Podczas gdy posąg jest usuwany, status Theodore'a Roosevelta jako konserwatora zabytków nie jest kwestionowany. Muzeum nazwie Hall of Biodiversity imieniem słynnego prezydenta, który ustanowił system parków narodowych.
Posąg Theodore'a Roosevelta nie jest jedynym, który upadł lub został zagrożony w ostatnich tygodniach. Protestujący w Portland w stanie Oregon podpalili pomnik Jerzego Waszyngtona w Nashville w stanie Tennessee debatowali prawodawcy zdejmowanie posągów Nathana Bedforda Forresta, członek KKK, z gmachu kapitolu.

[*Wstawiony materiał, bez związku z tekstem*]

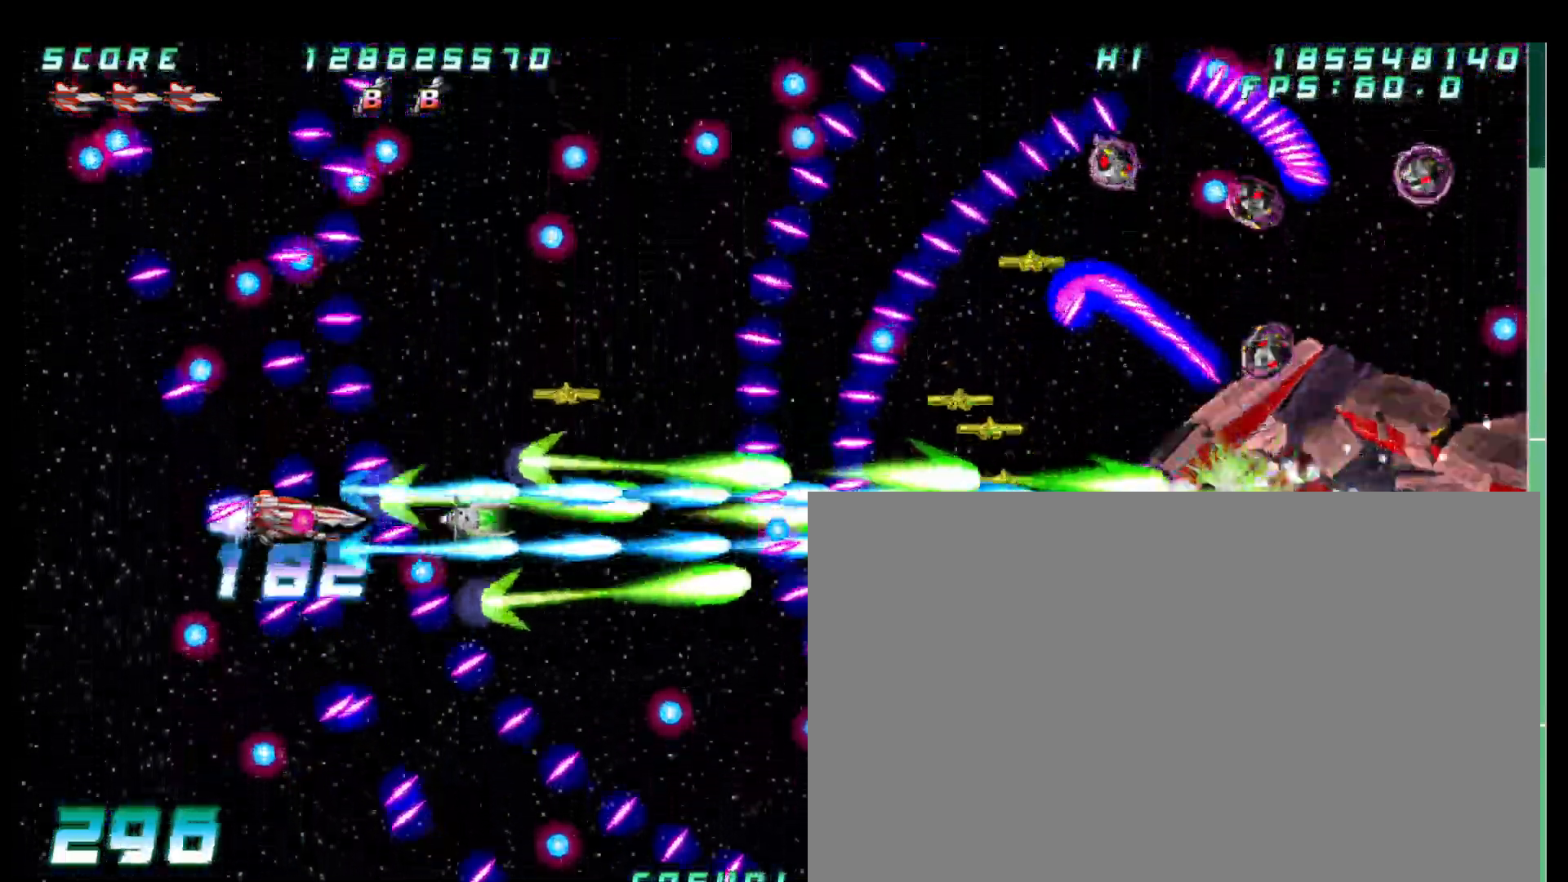
Gameplay with a controller (arcade stick); each line is a JSON object with the inputs held at the frame after it. "button_events" lists button changes between this image and that frame as [ms after this image, input, new state], when the widget could be followed in between (sticks are given only as held states). Not read: L3 R3.
{"buttons": [], "left_stick": "right", "button_events": []}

W Anglii, 18-metrowy posąg Edwarda Colstona, handlarza niewolnikami, został zdjęty i wrzucony do rzeki.
Wiele samorządów lokalnych w Stanach Zjednoczonych po cichu usunęło posągi przywódców wojny secesyjnej, generałów Konfederacji i nie tylko, pozornie z dnia na dzień, po co wydawało się latami i latami debaty nad posągami i ich miejscem w amerykańskiej historii – i czy zasługują na miejsce w społeczeństwie kula. Okazuje się, że debata nie musi być tak długa.